About this task:
Write out the records below word for word, leaving out the pictures.

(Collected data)
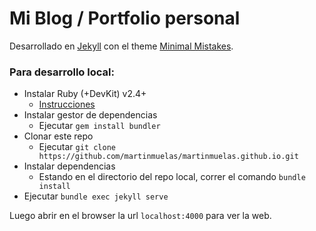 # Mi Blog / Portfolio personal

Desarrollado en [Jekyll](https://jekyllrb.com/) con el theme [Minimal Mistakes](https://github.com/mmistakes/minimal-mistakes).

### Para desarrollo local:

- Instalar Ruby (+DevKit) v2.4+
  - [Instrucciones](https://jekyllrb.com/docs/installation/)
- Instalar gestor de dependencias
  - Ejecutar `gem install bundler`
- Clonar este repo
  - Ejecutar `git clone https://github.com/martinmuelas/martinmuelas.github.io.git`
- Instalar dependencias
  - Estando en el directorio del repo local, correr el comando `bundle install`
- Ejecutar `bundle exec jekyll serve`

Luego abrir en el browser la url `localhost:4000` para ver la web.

Expected answer:
 # Mi Blog / Portfolio personal

Desarrollado en [Jekyll](https://jekyllrb.com/) con el theme [Minimal Mistakes](https://github.com/mmistakes/minimal-mistakes).

### Para desarrollo local:

- Instalar Ruby (+DevKit) v2.4+
  - [Instrucciones](https://jekyllrb.com/docs/installation/)
- Instalar gestor de dependencias
  - Ejecutar `gem install bundler`
- Clonar este repo
  - Ejecutar `git clone https://github.com/martinmuelas/martinmuelas.github.io.git`
- Instalar dependencias
  - Estando en el directorio del repo local, correr el comando `bundle install`
- Ejecutar `bundle exec jekyll serve`

Luego abrir en el browser la url `localhost:4000` para ver la web.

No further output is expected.